The private pools of capital covered by this plan would be subject to investor and counterparty disclosure requirements as well as regulatory reporting requirements that would require, inter alia, disclosure of information (on a confidential basis) necessary to assess whether the fund or fund family is so large or highly leveraged that it poses a threat to financial stability. While there may be pools of capital – such as structured investment vehicles – whose advisers less clearly fall within the scope of investment adviser registration, such issues may have to be worked out in legislation.

Other Features of Secretary Geithner’s Proposed Plan

These plans for private investment funds are part of the Treasury Department’s proposed comprehensive regulatory reform framework that has four primary goals: (1) limiting and managing systemic risk; (2) improving consumer and investor protection; (3) eliminating gaps in the U.S. regulatory structure; and (4) fostering improved international coordination. The imposition of more comprehensive supervision of systemically significant institutions is likely the least controversial of Treasury’s objectives.
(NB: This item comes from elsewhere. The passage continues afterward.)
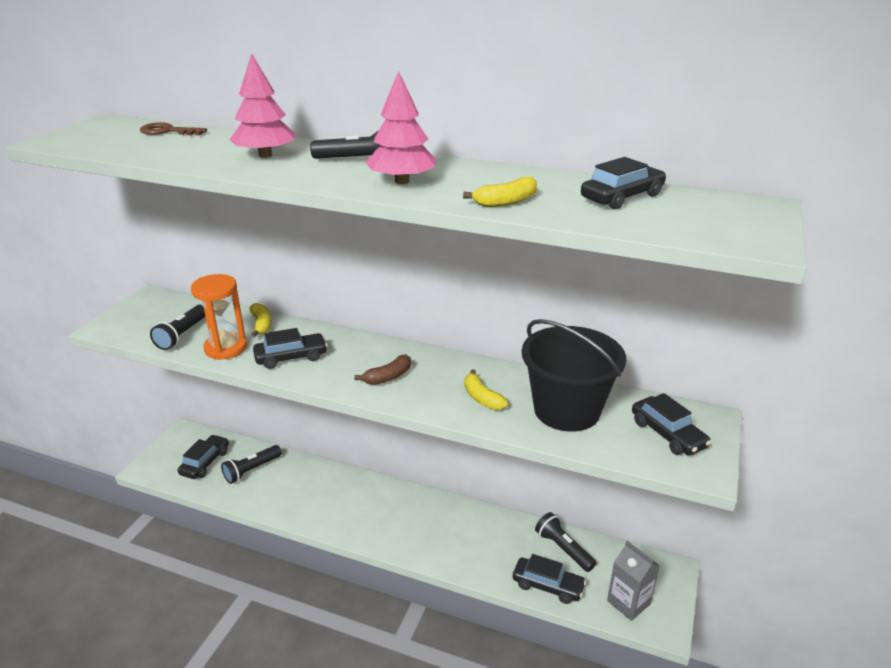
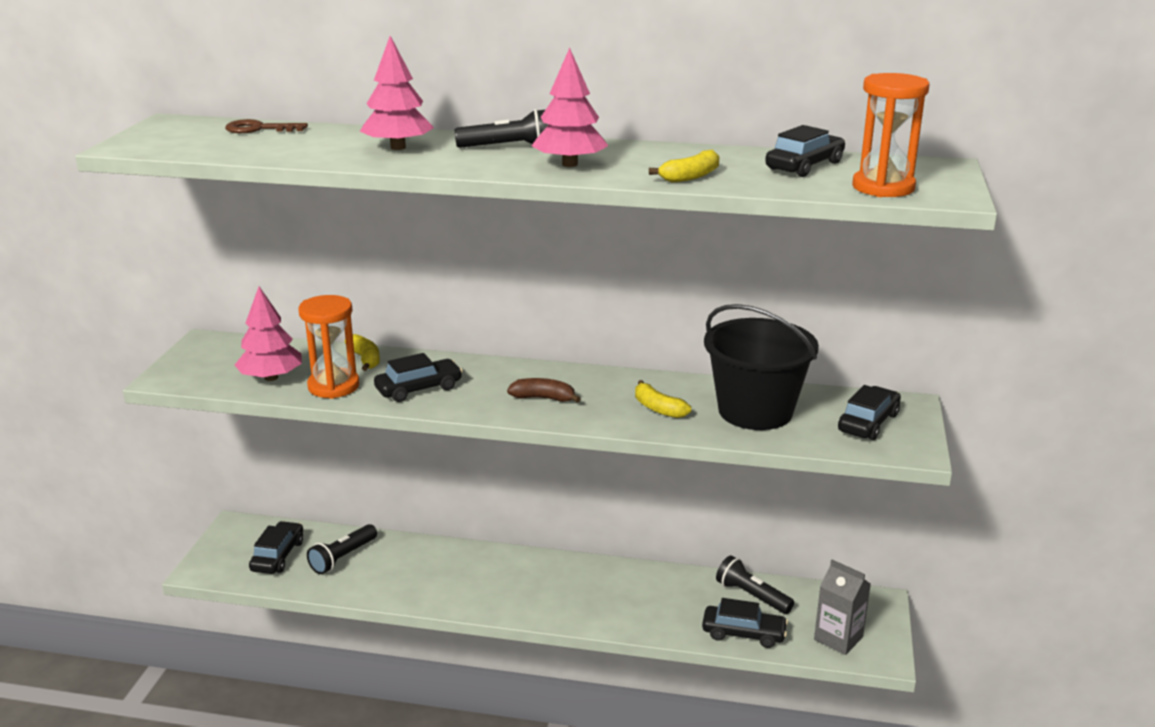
camera: 10 degrees left, 5 degrees down
black flashlight [150,305,205,350] -> pink tree [235,287,302,381]
brown banana [354,355,411,385] -> brown banana turned 120 degrees counterclockwise [507,378,581,403]
black car [632,393,711,456] -> black car turned 105 degrees counterclockwise [838,385,901,440]
none -> orange hourglass [852,73,929,197]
There have been other proposals – although none so comprehensive – for subjecting pooled vehicles to regulatory oversight. In January, Senators Chuck Grassley and Carl Levin introduced the Hedge Fund Transparency Act of 2009 which would have subjected a variety of private investment funds and similar vehicles to regulation by the SEC. While the specifics of Treasury’s proposal may be subject to further review, repeated statements from both the Obama administration and from Congressional members confirm that more intensive investment fund regulation in the United States is imminent.

Treasury’s proposals also contemplate that the Federal Deposit Insurance Corporation (FDIC) would be given resolution authority with respect to certain systemically significant entities (although not private capital pools), including authority to assist or potentially take over troubled institutions in cases where their failure threatens systemic soundness.
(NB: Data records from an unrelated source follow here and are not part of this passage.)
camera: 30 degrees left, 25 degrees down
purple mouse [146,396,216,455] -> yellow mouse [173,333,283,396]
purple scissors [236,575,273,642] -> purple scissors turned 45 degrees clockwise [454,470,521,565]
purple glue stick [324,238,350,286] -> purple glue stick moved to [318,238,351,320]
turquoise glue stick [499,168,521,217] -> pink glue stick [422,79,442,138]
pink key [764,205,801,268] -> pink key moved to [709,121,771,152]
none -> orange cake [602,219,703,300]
Other measures intended to address systemic risk include a new regulatory and supervisory regime to oversee credit default swaps and over-the-counter derivatives. This regime would include more robust eligibility requirements and a clearinghouse through which these transactions would be processed. Treasury also contemplates steps to constrain further the credit and liquidity profiles of money market mutual funds and would prevent and mitigate the risks associated with rapid withdrawals from those funds.

Finally, Treasury proposes that a single entity would be given the ability to supervise, examine, and set prudential requirements for systemically important payment and settlement systems and activities. This latter proposal arises from concerns that authority over payment and settlement systems is incomplete and fragmented and seeks to address weaknesses in over-night and short term lending markets that were evident in connection with the failure of Lehman and Bear Stearns.

Treasury’s reliance on existing agencies and unwillingness to engage in broader regulatory reform suggests that Treasury may have decided to defer comprehensive regulatory restructuring. Secretary Geithner clearly warned of the “turf wars” likely to emerge in connection with such an undertaking. At the same time, it is clear that working within the existing system will entail some significant compromises. This suggests that the Administration may have decided to concentrate on the most critical and least controversial proposals and to defer what are likely to be bruising fights over regulatory structure with Congress, the States and the advocates of different agencies.

Treasury’s plan has prompted some reservations in Congress, including concern that moral hazard will be exacerbated by identifying systemically significant financial institutions. No serious alternative to Treasury’s proposals has been offered, however, and it is difficult to imagine an effective mechanism for managing systemic risk that does not begin with an identification of those firms that are systemically significant.